In a release this morning, Cumulus also confirmed that a deal is in the works to purchase Citadel Communication for $37.00 per share.

Here's the full Cumulus Release

Cumulus Media today confirmed that Cumulus and Citadel Broadcasting Corporation (Citadel) have entered into an exclusivity agreement to negotiate a merger agreement under which Cumulus would acquire all of the outstanding common stock and warrants of Citadel at a price of $37.00 per share. Citadel owns and operates 225 radio stations in over 50 markets and also operates the Citadel Media business, which is among the largest radio networks in the US.

Under the terms of Cumulus proposal, the payment received by Citadel shareholders would consist of a combination of cash and Cumulus stock for each Citadel share and warrant, with a fixed exchange ratio. Based upon the proposed cash and stock election formula, the $37.00 per share consideration would, on average, be capped at a maximum of $30.00 per share in cash and a maximum of $14.00 per share in Cumulus stock.
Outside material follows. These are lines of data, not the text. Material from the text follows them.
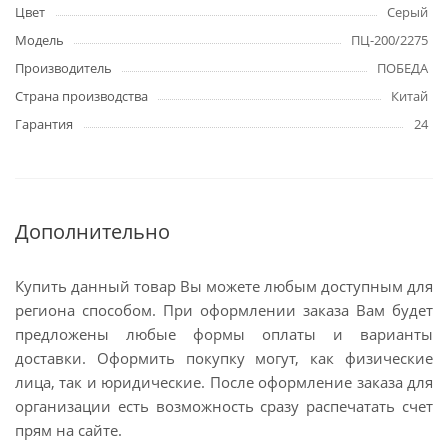
Цвет
Серый
Модель
ПЦ-200/2275
Производитель
ПОБЕДА
Страна производства
Китай
Гарантия
24
Дополнительно
Купить данный товар Вы можете любым доступным для
региона способом. При оформлении заказа Вам будет
предложены любые формы оплаты и варианты
доставки. Оформить покупку могут, как физические
лица, так и юридические. После оформление заказа для
организации есть возможность сразу распечатать счет
прям на сайте.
Based on actual elections made by Citadel shareholders and subject to proration, each Citadel shareholder could individually receive more or less cash or Cumulus stock than these amounts, up to the $37.00 per share total.

Cumulus expects to fund the cash portion of the purchase price with up to $500 million in equity financing from Crestview Partners and Macquarie Capital, and the remainder through debt financing to be led by UBS Investment Bank and Macquarie Capital. Cumulus, which previously announced the pending acquisition of the remaining equity interests that it does not currently own in Cumulus Media Partners LLC (CMP), also expects to complete a refinancing of all of the outstanding debt of Cumulus, CMP and Citadel as part of the proposed transaction.

Cumulus anticipates that the transaction, after giving effect to anticipated synergies, will be accretive relative to Cumulus current Adjusted EBITDA trading multiple.

After giving effect to the proposed acquisition, Cumulus would own 570 radio stations across approximately 120 US markets.

A combination of Cumulus and Citadel, together with CMP, would provide Cumulus with:

A truly national platform with approximately 120 US markets, including 8 of the top 10 markets;
A balance sheet with lower overall leverage and a simplified capital structure;
A significantly enhanced equity market capitalization for Cumulus, which would provide greater trading liquidity and strategic flexibility;
The scale necessary to effectively compete and invest in the local digital media marketplace; and
A network for the syndication of content and technology assets.
Execution of a definitive merger agreement with Citadel is subject, among other things, to completion of due diligence and financing arrangements. There can be no assurance the parties will reach a definitive agreement or, if an agreement is reached, that a transaction will be completed or on what terms. Any transaction would be subject to the approval of each companys board of directors, as well as obtaining regulatory and shareholder approvals, and other customary conditions.

UBS Investment Bank and Macquarie Capital are acting as financial advisors, and Jones Day is acting as legal counsel, to Cumulus in the transaction. JPMorgan Securities LLC and Lazard are acting as financial advisors, and Weil Gotshal & Manges LLP is acting as legal advisor, to Citadel.